#3 THE 21's:
21's are about hitting each muscle from the buttom-to-middle and
middle to top positions of each exercise.
For example, perform 7 repetitions of a standing barbell curl,
but only go half way so your forearm is parallel with the ground. Next, perform
7 repetitions of a standing barbell curl from the middle position to the top
position. Finally, perform 7 repetitions through the entire range of motion.
Complete 3 sets with 30
seconds rest.
For triceps, perform the same structure using the barbell
skullcrusher, dips, or cable pushdowns
#4 THE STATIC BURSTS:
Static bursts are for target muscle fibers by using nearly every
lifting tempo or style combined into one.
For biceps:
Load a cable station for curls with heavier than usual
resistance. Go with a weight you could complete 6 repetitions.
As explosively and as quickly as possible, curl the weight up to
the top position. Hold for 5-10 seconds, then slowly lower the weight for 5-10
seconds. Rest 3 seconds, then explode up to the top and repeat.
Complete this for as many repetitions as possible. Complete 3-5
sets with 30 seconds rest.
For triceps:
Use the cable pushdowns as your exercise
#5 THE
FASCIA STRETCH REST:
Fascia is a thin layer of tissue that surrounds muscles. The
fascia stretch rest is the concept of using rest periods as a time to stretch
the fascia of the muscle allowing for more blood flow into the arms.
For biceps:
Complete a set of incline dumbbell curls for 10 repetitions.

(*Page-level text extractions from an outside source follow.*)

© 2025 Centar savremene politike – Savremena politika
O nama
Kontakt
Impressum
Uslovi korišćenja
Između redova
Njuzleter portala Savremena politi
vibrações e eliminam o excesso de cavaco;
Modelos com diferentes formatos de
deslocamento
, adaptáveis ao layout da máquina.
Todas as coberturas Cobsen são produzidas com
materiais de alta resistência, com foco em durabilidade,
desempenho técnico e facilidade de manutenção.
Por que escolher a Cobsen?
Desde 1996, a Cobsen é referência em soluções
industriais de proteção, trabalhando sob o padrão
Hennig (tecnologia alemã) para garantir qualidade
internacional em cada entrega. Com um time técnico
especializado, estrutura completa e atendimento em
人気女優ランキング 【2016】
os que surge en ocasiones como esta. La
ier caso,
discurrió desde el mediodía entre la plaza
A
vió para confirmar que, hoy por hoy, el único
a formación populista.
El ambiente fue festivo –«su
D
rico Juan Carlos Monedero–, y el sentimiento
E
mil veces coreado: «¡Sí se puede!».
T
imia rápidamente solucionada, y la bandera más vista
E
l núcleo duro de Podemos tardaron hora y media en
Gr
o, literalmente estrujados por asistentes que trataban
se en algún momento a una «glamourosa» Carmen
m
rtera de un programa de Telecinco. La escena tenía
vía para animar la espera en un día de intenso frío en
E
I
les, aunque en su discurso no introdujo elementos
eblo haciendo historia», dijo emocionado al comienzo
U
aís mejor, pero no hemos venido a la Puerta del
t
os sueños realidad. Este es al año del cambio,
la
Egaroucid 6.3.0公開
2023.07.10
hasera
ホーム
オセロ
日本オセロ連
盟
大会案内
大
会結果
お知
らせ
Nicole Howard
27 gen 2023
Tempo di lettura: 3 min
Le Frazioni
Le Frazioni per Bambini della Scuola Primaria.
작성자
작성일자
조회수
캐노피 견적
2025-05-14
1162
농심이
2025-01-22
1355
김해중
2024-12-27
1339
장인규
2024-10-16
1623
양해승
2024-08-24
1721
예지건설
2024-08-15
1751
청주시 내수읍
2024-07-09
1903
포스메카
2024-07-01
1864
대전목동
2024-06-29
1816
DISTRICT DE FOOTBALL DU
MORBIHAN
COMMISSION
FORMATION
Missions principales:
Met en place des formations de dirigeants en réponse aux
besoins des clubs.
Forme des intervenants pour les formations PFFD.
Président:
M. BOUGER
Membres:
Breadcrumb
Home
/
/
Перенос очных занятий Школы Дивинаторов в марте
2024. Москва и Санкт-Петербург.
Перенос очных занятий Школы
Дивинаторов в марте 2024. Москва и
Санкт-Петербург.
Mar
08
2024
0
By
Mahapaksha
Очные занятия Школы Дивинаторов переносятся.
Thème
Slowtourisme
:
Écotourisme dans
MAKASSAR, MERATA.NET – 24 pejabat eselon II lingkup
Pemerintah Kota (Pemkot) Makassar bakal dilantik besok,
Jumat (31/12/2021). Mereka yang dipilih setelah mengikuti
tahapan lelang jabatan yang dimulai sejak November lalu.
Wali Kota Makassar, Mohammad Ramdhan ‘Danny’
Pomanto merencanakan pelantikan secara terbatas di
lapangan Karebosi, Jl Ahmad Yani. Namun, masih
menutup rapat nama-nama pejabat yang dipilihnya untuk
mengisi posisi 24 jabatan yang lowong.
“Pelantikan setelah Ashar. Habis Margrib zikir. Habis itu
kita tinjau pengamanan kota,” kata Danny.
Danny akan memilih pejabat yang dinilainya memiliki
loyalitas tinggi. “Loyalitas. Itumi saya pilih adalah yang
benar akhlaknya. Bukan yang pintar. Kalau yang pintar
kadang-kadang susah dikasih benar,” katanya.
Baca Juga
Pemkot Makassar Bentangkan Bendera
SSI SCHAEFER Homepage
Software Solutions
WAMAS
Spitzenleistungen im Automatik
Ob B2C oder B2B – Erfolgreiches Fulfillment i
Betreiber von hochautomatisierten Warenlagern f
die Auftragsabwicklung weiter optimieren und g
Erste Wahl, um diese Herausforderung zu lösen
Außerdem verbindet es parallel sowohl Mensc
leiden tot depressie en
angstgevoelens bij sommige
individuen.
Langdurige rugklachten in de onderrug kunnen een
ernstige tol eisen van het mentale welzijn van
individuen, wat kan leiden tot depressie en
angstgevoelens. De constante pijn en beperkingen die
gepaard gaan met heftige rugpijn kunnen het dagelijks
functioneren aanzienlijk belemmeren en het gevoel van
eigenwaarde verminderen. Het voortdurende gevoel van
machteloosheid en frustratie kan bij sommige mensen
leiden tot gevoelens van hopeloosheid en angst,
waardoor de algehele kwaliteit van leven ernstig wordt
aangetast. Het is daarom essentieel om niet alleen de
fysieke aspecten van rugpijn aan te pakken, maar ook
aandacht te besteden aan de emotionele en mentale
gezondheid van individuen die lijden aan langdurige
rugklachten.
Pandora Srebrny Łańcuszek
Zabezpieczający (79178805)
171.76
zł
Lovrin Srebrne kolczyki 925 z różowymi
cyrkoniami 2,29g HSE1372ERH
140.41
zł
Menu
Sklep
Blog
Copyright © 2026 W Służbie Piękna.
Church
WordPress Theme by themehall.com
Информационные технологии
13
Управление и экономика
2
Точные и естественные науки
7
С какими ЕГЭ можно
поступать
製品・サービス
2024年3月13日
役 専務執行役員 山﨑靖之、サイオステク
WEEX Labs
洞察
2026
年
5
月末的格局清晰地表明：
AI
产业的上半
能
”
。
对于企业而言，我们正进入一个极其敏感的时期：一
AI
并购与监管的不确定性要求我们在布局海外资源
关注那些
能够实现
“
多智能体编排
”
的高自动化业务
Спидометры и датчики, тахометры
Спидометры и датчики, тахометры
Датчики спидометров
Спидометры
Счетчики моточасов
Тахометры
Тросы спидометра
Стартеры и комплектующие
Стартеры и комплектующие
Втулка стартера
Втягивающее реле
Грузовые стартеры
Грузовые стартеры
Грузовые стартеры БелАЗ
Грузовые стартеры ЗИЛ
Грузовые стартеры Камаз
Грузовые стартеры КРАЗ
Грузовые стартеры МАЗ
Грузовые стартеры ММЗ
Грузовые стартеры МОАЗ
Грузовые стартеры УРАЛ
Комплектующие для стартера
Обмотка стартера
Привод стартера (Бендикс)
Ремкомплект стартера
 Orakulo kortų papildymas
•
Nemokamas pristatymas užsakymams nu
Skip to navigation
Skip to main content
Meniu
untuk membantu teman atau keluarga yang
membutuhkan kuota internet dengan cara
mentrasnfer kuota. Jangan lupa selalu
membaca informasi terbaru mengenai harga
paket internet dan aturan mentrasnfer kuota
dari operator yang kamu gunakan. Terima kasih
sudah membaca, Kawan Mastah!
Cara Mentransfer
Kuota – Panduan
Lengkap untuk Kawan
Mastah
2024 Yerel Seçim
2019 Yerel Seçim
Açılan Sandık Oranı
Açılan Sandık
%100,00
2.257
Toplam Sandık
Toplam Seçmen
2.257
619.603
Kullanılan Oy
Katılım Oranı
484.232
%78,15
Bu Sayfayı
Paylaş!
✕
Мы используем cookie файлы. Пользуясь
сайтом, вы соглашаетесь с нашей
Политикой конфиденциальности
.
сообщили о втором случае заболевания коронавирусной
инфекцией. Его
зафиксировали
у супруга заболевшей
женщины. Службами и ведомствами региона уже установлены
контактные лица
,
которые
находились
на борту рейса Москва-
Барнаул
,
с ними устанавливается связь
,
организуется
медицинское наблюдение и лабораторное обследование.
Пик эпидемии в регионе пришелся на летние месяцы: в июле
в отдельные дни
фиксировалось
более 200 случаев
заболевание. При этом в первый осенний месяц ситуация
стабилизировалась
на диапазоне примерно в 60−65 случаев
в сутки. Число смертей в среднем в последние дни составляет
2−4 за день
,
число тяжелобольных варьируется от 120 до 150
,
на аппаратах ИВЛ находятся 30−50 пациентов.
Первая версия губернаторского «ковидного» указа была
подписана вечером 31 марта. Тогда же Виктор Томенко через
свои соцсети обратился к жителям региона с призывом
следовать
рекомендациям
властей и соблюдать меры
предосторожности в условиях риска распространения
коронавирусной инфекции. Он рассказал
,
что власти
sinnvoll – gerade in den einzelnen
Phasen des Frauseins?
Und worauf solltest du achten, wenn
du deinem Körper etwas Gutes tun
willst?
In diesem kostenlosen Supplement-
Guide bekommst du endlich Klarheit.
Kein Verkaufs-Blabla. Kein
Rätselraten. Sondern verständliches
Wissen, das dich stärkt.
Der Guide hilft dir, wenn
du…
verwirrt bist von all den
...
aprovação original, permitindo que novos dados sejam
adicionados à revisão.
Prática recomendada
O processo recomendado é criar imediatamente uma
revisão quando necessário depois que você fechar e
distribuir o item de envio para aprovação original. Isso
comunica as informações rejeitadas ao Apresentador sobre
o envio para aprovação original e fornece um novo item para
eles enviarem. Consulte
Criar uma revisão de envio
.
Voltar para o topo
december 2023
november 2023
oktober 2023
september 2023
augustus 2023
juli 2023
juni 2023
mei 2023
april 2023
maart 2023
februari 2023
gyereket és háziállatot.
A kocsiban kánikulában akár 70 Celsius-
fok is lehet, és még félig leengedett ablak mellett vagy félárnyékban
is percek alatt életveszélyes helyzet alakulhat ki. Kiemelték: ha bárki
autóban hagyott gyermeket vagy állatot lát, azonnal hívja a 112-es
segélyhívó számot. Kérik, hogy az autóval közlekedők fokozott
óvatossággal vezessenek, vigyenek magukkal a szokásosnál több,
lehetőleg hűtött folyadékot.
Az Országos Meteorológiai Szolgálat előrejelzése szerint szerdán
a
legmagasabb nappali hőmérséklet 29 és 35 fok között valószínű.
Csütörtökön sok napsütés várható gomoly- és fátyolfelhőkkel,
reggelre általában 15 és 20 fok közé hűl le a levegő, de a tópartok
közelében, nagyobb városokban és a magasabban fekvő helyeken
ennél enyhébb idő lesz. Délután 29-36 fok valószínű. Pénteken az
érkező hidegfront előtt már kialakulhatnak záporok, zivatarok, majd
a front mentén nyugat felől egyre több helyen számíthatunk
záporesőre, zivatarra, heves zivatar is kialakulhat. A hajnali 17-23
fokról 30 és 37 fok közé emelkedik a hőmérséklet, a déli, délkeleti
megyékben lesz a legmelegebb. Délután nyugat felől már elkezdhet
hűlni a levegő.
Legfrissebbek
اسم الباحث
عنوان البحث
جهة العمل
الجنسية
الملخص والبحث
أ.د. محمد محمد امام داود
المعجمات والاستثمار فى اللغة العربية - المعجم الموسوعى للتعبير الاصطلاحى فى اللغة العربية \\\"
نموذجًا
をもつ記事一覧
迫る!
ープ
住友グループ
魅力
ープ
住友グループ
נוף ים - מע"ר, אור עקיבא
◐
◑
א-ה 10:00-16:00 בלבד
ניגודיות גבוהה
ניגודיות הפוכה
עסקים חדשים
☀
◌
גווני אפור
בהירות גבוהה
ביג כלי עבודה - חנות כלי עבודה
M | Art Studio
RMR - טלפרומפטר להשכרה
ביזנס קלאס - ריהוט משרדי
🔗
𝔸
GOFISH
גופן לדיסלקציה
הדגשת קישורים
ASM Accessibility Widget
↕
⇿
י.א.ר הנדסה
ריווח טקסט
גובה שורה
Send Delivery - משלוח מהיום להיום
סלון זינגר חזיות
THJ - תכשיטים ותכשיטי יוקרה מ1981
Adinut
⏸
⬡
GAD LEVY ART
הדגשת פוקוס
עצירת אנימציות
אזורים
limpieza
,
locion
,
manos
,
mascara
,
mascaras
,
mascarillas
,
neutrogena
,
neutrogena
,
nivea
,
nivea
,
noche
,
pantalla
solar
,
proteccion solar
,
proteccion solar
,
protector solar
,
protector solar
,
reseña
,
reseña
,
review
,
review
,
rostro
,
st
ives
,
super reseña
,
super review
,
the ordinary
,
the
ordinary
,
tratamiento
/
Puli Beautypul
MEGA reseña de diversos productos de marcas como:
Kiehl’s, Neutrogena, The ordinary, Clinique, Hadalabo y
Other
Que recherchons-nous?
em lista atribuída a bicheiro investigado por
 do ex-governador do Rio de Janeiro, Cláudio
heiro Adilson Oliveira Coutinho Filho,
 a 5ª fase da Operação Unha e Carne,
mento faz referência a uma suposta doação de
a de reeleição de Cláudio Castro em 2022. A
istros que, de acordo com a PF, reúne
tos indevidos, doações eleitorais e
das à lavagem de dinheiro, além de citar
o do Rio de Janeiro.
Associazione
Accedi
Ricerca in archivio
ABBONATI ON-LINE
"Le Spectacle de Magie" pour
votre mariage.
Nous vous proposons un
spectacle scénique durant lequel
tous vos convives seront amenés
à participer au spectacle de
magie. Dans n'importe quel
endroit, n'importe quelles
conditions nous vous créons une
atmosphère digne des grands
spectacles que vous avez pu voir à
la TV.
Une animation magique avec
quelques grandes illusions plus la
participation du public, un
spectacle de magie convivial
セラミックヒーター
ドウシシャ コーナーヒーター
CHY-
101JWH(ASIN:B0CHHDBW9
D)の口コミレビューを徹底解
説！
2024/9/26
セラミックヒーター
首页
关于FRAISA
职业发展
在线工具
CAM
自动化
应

After finishing use the bench as a prop to hold with you hands and lean your
body forward while stretching the biceps muscle. Hold this position for 15-30
seconds and repeat on the other arm. Rest another 15 seconds and complete
another 10 repetitions of curls. Run through this routine for 3-5 sets.
For triceps:
Complete a cable kickbacks for 10 repetitions. After finishing
perform an overhead tricep stretch with the elbow pointing up to the ceiling
and your opposite arm pushing your back. Hold this position for 15-30 seconds
and repeat on the other arm. Rest another 15 seconds and complete another 10
repetitions of curls. Run through this routine for 3-5 sets.